> **Исходный текст**
────────

В конце концов высшее руководство пришло к пониманию того, что стратегия искоренения имеет свои пределы. По этому поводу московский писатель-мемуарист Готье высказал тонкое наблюдение: большевики одновременно не хотели торговли на открытых рынках и не хотели, чтобы Сухаревка возникала «на каждом углу и перекрестке», что было бы неизбежным следствием закрытия базаров [Готье 1997: 314]. Логика использования рынков продолжала оказывать влияние на политику большевиков еще долгое время после ноябрьских декретов 1918 года. Сама Сухаревка была закрыта на несколько месяцев в декабре 1920 года, но историки, вероятно, придали этому факту слишком большое значение. Маргерит Гаррисон рассматривала закрытие Сухаревки как частный случай общего непостоянства нового правительства:
Например, в течение одной недели разрешали продавать мясо, через две недели издавали декрет, запрещающий продажу мяса, и на всех торговцев мясом совершалась облава. То же самое происходило с маслом и многими другими товарами. В конце весны рынок на Охотном ряду закрыли, киоски снесли, но Сухаревку не тронули. Еще позже закрылись все мелкие магазины, потом они открылись, а Сухаревка закрылась. Наконец, в начале марта 1921 года, после издания декрета, разрешившего свободную торговлю, вновь открылись рынки, магазины и уличные киоски. Политика правительства в отношении регулирования частной торговли была настолько непостоянной, что никто не знал наверняка, что было законно, а что – нет [Harrison 1921: 154][51].
Это же непостоянство проявлялось и в регионах: в директивах и контрдирективах о легальности базарной торговли, а также в отношении советской власти к мелким предприятиям сферы обслуживания и кустарным лавкам. С конца 1918 года три эти примитивные формы частного предпринимательства (базарная торговля, мелкие мастерские и кустарная торговля) выделились в серую зону социалистической экономики. Как будет видно в последующих главах, и эта серая зона, и ее периодическое сужение оказались непреходящим наследием Гражданской войны.
Таким образом, социальные последствия войны против рынка были полны противоречий. В своей самой ранней форме антиторговая политика большевиков была не более чем опосредованным способом ведения классовой войны против российской буржуазии. Однако практика показала, что наиболее «буржуазные» из дореволюционных торговцев были лучше всего подготовлены к тому, чтобы противостоять наступлению большевиков. Наиболее выгодными для этого оказались два пути: относительно безопасный – занятость в социалистической экономике, или более рискованный – подпольная торговля. Первый путь, однако, был открыт только для тех, кто мог выдавать себя за специалистов в торговле, то есть, как правило, для более обеспеченной группы. У мелких торговцев – от еврейских коробейников и ремесленников, торгующих в Белоруссии, до мелких лавочников, работающих повсеместно, едва ли «буржуазных» по экономическим критериям, – выбор был невелик: им оставалась полулегальная и нелегальная торговля на рынках. От таких трудностей страдали многие, и поэтому в конечном счете успех антиторговой политики большевиков не смог сравниться с успехом базаров.

────────

> **Блок данных**
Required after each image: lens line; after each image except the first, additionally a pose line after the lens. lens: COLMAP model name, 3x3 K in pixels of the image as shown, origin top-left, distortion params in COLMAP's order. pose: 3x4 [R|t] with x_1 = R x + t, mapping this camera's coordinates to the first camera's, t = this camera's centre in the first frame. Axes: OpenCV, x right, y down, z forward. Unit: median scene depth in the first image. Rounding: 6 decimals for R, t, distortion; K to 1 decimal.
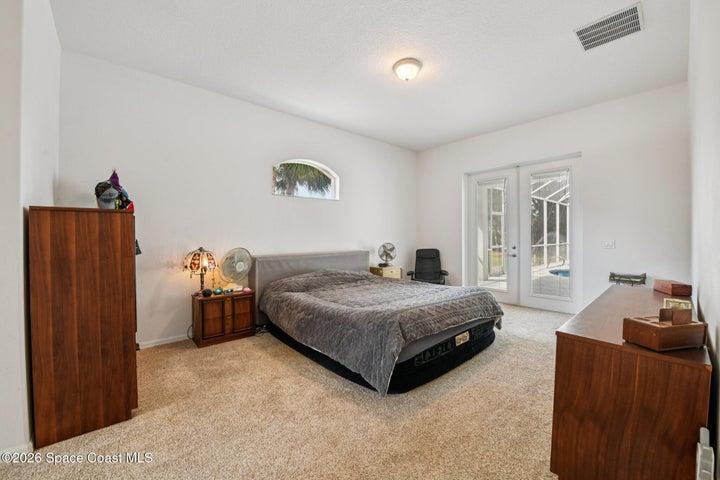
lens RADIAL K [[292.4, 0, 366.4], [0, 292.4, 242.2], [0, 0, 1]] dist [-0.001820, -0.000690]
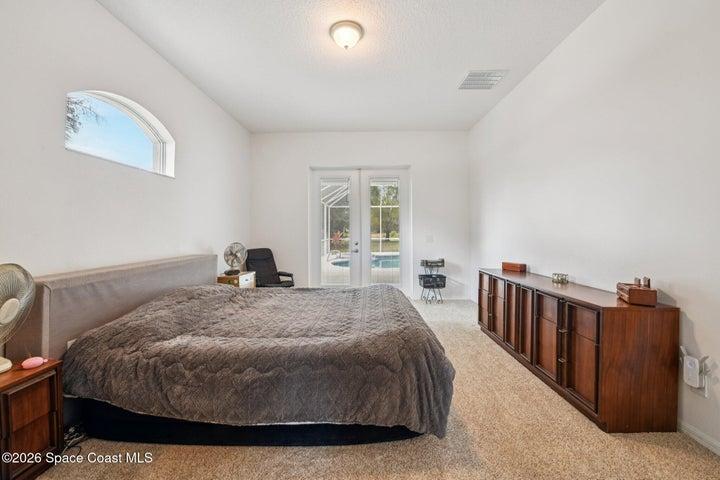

────────

> **Указания**
Продолжите текст о борьбе большевиков с рыночной торговлей, начав сразу после его последнего предложения. Этот материал для работы не понадобится.

> **Письменный ответ**
Открытые торговые площадки революционного времени сочетали в себе функции и приметы фермерских рынков, блошиных рынков и рынков краденого. Однако они также служили точками для оптовой торговли в ее рудиментарной форме, и присоединение новых территорий к РСФСР в 1919 году со всей очевидностью высветило эту отличительную черту. Недавно присоединенные регионы не только были наводнены агентами по закупкам и всеми типами неформальных покупателей – каждая новая территория открывала пути в новые внутренние регионы для возможных контрабандных операций там. Пока Дон и Кубань не захватила Красная армия, жители этих регионов вели оживленную приграничную торговлю с Царицынской и Астраханской губерниями. Жители Восточной Сибири пересекали проницаемую границу России с Маньчжурией. С северо-запада России ее жители устремились в отныне независимые Прибалтийские страны. Константинополь, как и Тифлис, завоеванный большевиками только в феврале 1921 года, был главным перевалочным пунктом российской торговли в годы Гражданской войны. Рынки «ближнего зарубежья» были переполнены сахаром, изделиями из стекла, текстилем, обувью, электрическими лампами, лекарствами, техническими инструментами и сельскохозяйственной техникой – всем тем, чего жаждали российские покупатели[52].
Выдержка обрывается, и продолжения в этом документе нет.